That second before the subway doors open. A pre-boarding ritual kicks in: You pull your shoulders back. Stand tall. Back straight. Deep breath. Fix hair. Big smile. Enter.
As one of the uncommon people of colour in Moscow, that’s how I first began using the subway.
Anyone who has been the only minority stepping into a new classroom, or who has travelled through the very white American Midwest as I recently did, knows the feeling. An immediate awareness that – friendly and welcoming as people may be (and they generally aren’t, in Russia) – you’re different in the most obvious way possible.
Now, as a minority race in Singapore, being the odd one out or being looked at a certain way because you’re different is far from new to me. The difference is that in Singapore, someone else who looked like me was never too far away. Either way, you knew you belonged.
There are a few things that come to mind when people think about Russia. Cold. Snow. Putin. A questionable love affair with Trump? And the colour white. White for its snow, white for its people. The quintessential blonde haired, blue eyed Olympic ice-skaters, beautiful Russian brides, full fur coats. All of this, more or less accepted as fact.
Before Moscow, I lived in Beijing, where foreigners stood out together. You either were Chinese, or you looked ethnically Chinese and were assumed to be local. Otherwise, you were a clear foreigner.
Here in Moscow, the majority of expats are still white, and so long as you’re not talking loudly all the time (which to be fair, seems quite a feat for some nationalities), white people blend in. At an Indian restaurant I frequent with my white American fiancé, I’m always given an English menu, while his is always in Russian. When someone’s trying to explain something to me in Russian, they explain it to him. Even if it’s been established that he’s a foreigner too, his whiteness is assumed to hold a better chance at understanding Russian than my brown self.
Anywhere in the world, women know this feeling, regardless of race. Here, race amplifies the constant underestimation of your self because of who you are and what you look like.
I soon realised that it wasn’t just me that subway strangers took offence to. It was me being with a white man. On my own, people quite often ignore me, but conversations or small signs of intimacy with my partner are met with scornful looks and scowls. And trust me – Old Russian women sure know how to scowl.
Perhaps it isn’t just straight up racism, but an aversion to multi-ethnic relationships. Perhaps they mistakenly think that they’ve lost one of their own Russian sons to the clutches of a girl of subcontinental ethnic roots. The horror!
During my first week in Moscow, my fiancé and I were politely queuing up for tickets at a subway station when a very angry Russian woman marched up to me and demanded that I get to the back of the line, wildly gesturing to the queue behind me. “I’m with him, we’re together,” I try to communicate.
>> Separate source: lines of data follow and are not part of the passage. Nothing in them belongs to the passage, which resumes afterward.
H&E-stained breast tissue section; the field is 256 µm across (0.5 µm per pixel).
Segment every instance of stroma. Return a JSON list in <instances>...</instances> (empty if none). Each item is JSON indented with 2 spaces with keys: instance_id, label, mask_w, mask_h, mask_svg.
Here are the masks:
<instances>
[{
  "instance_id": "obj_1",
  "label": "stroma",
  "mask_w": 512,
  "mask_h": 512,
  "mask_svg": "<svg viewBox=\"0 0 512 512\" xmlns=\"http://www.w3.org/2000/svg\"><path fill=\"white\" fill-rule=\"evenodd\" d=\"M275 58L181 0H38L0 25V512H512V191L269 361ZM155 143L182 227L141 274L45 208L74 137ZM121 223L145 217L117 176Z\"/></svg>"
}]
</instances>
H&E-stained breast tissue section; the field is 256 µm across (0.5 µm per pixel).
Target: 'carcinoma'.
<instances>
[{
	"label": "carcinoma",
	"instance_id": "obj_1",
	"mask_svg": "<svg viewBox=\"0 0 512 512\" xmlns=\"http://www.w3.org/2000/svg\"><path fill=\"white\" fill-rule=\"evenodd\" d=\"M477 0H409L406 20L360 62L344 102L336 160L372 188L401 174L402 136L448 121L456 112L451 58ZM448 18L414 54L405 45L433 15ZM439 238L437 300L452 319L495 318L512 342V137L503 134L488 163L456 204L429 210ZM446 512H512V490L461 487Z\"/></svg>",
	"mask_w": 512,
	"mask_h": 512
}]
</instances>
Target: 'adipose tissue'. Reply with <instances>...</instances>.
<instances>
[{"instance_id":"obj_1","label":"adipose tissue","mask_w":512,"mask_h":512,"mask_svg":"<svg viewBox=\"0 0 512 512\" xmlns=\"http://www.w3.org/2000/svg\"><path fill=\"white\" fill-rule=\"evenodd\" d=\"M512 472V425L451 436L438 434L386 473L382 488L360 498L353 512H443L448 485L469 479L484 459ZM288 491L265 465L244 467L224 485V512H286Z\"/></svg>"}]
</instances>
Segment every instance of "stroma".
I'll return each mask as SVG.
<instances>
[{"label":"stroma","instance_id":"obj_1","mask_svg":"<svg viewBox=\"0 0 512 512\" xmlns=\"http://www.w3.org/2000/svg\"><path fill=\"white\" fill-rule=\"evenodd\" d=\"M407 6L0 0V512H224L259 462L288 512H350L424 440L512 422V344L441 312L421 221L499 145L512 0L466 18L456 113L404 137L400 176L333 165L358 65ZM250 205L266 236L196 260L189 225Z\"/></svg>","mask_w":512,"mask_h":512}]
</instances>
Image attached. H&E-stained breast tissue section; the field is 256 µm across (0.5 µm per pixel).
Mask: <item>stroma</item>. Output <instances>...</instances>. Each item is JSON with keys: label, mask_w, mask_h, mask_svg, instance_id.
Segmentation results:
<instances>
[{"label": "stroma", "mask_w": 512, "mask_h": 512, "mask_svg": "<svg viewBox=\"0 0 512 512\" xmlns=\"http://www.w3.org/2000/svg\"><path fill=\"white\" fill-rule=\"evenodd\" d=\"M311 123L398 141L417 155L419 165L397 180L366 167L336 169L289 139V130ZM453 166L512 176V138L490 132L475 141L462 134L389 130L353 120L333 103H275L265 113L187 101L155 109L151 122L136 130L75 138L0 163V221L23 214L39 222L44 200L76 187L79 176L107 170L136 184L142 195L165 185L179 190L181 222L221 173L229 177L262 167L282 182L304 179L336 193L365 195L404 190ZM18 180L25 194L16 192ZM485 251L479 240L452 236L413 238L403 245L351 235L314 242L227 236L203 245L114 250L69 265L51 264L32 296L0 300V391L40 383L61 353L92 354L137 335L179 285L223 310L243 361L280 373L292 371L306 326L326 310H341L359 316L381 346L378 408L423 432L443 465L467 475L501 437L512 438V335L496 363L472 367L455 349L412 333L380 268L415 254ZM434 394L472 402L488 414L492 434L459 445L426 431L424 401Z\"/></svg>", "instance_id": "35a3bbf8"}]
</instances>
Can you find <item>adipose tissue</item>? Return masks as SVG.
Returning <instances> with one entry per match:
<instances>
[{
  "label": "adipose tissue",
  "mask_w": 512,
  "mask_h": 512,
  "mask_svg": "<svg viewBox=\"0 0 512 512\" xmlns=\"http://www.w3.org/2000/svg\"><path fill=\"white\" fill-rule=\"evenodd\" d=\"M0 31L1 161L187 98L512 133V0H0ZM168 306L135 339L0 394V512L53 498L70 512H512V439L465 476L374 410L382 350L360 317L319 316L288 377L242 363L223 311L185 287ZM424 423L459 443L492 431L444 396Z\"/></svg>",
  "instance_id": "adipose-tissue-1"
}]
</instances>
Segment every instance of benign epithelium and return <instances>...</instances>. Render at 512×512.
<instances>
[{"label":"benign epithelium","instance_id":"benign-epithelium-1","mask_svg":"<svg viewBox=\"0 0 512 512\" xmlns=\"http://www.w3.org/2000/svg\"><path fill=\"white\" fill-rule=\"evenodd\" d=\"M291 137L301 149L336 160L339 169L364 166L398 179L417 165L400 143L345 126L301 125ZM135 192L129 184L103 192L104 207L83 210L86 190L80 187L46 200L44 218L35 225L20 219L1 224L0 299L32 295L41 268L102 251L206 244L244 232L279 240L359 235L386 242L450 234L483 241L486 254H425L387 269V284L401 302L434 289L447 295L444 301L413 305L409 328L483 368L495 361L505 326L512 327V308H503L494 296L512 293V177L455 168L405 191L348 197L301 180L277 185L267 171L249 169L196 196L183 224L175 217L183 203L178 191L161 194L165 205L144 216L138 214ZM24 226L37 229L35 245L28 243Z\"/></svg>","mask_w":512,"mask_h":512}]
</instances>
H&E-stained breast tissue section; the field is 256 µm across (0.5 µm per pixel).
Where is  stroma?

But she wasn’t having it, because of course I had no place ahead of white people, and how could I possibly be with a white man? “Fuck you and your ugly fur coat,” I wanted to say. Instead I left.
Here, you realise that like minorities anywhere, you often represent so much more than yourself. Because of how I look, I can’t just be a woman having a bad day who snapped at someone. I can’t just be someone with an opinion that’s different from yours. As a minority in a huge city, surrounded by people who look nothing like you, you can represent a country, a subcontinent, a whole continent, an entire demographic of people.
So you bite your tongue. You react (or you don’t) knowing that you represent more than yourself. You let it go, because you refuse to add to xenophobic stereotypes. You smile and give way, hoping that it makes things a little easier for the next person of colour that they meet. You will not let the injustice that creeps up in society get the better of you. You will not be that Angry Brown Woman. You’re on your best behaviour at all times, until one day you realise you’re completely exhausted. This isn’t how it should be.
One day, maybe, Russia will ease up on its xenophobic, vaguely-racist-at-best ways. It’s a slow process of education, awareness, travel and communication, one that I try to push forward with my every action. For now, at least, for the sake of my own sanity, I have begun a less tiring quest to make it absolutely impossible for them to think any less of me. And I think I’ve found a way: To understand what it is people care about most, and use it to my own benefit.
That second before the subway doors close. Two young men on either side of the entrance see me running to catch the train, and they rather chivalrously stick their hands out to stop the doors from shutting; Russian trains are responsive like that. I thank them in Russian, and I smile. “Oh it’s nothing,” they reply coolly, chests puffed out. It’s their job as men to take care of us womenfolk, after all.
In the subway, I’m engrossed in my book (Russia trains are literary like that, everyone reads) and from the corner of my eye I’m aware that at least two people are staring straight at me. I look up and catch them staring, and I flash them another smile. Dostoyevsky! I say, showing off my copy of Poor Folk, in Russian. They pause for a while, and then flash an approving smile in return.
Dostoevsky, Pushkin, Tolstoy, Gogol. Who knew that my life hack to surviving Russian streets and subways, to being accepted into this seemingly impenetrable society, could be bought for cheap at the nearest second-hand bookstore?